_WHAT IS REQUIRED:_ Your copy must hold all of the data below, unchanged and without images.

### EXERCISE DATA ###

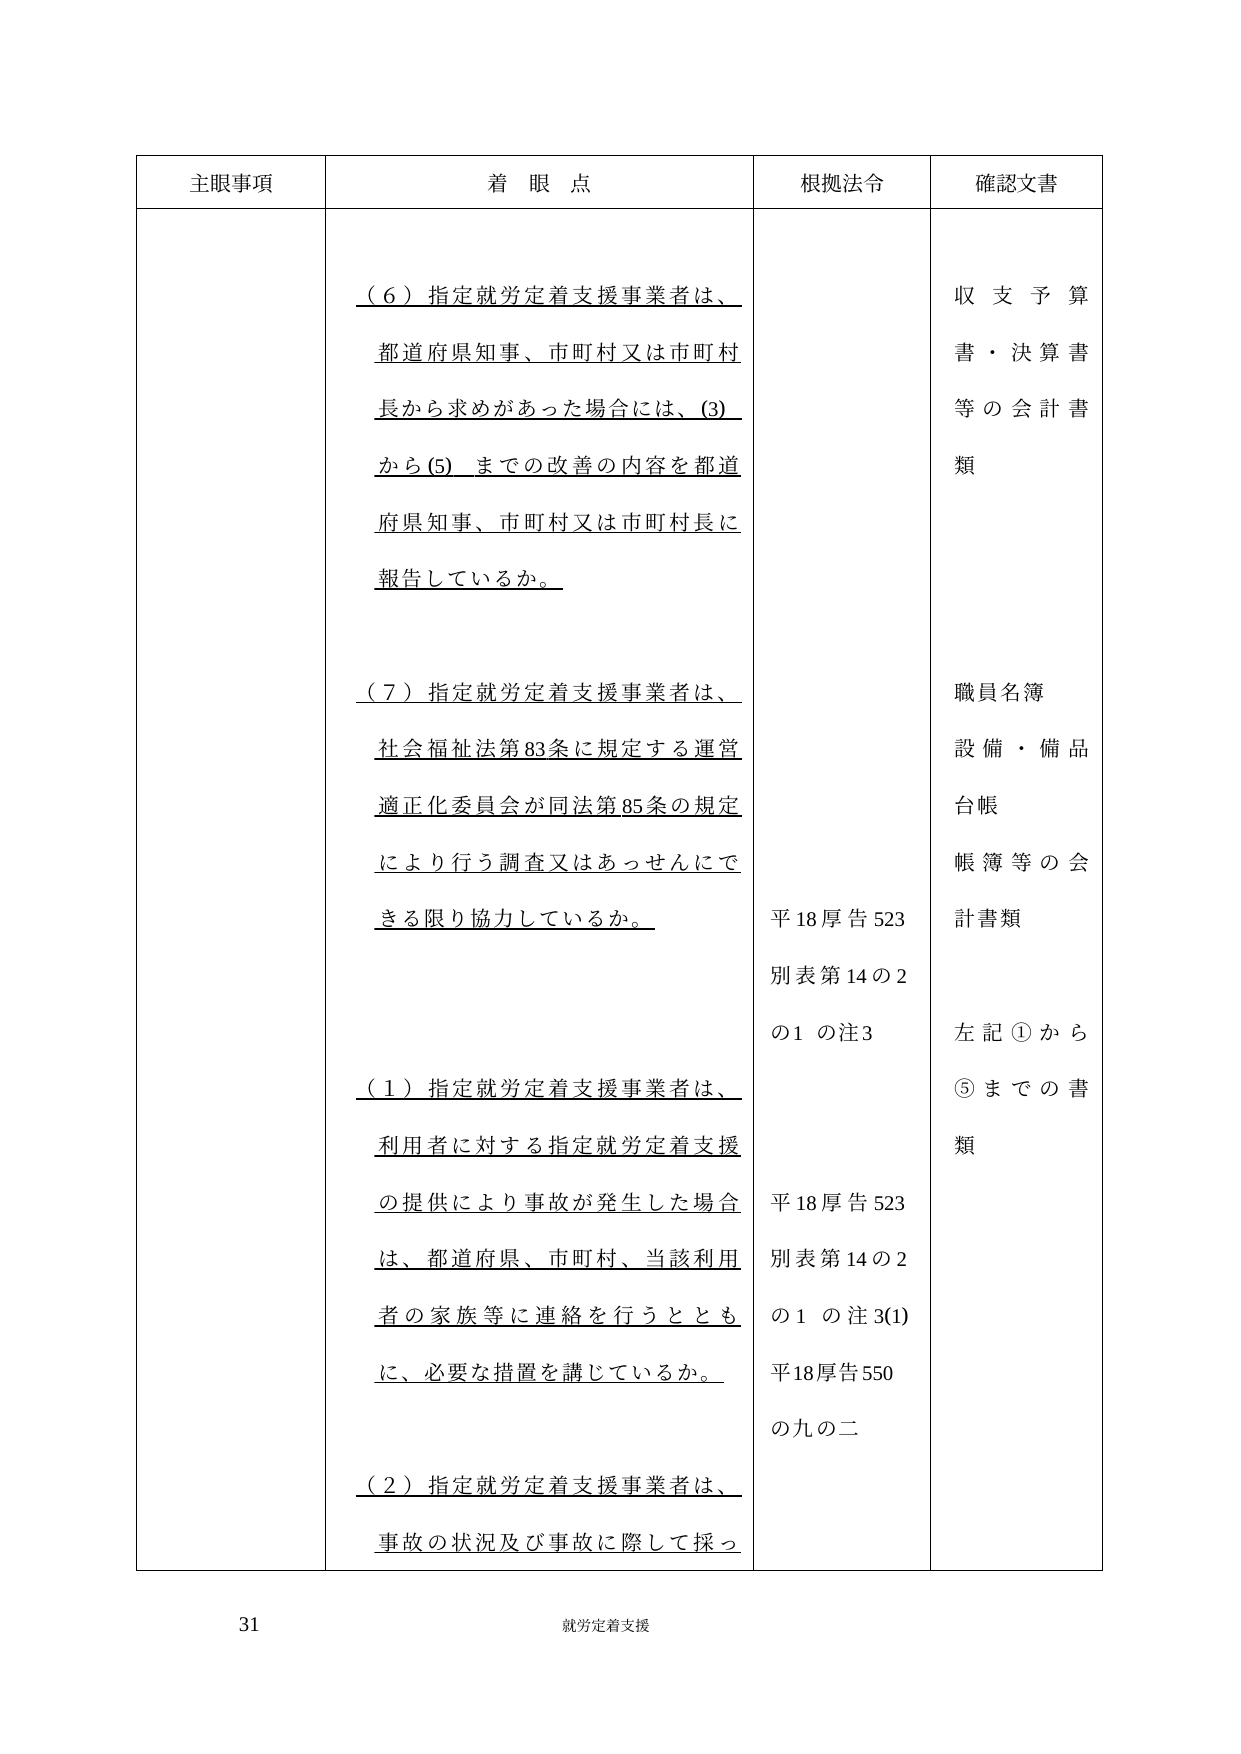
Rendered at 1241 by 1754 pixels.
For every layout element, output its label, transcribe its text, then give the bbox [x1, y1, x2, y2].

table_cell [137, 209, 325, 1569]
table_header 主眼事項 [137, 156, 325, 208]
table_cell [326, 209, 753, 1569]
table_header 根拠法令 [754, 156, 930, 208]
table_header 着 眼 点 [326, 156, 753, 208]
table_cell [754, 209, 930, 1569]
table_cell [931, 209, 1102, 1569]
table_header 確認文書 [931, 156, 1102, 208]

###

_WRITTEN REPLY:_
Rendered at 1241 by 1754 pixels.
For every layout element, output its label, transcribe its text, then give the bbox [x1, y1, x2, y2].

table_cell [137, 209, 325, 1569]
table_header 主眼事項 [137, 156, 325, 208]
table_cell [326, 209, 753, 1569]
table_header 根拠法令 [754, 156, 930, 208]
table_header 着 眼 点 [326, 156, 753, 208]
table_cell [754, 209, 930, 1569]
table_cell [931, 209, 1102, 1569]
table_header 確認文書 [931, 156, 1102, 208]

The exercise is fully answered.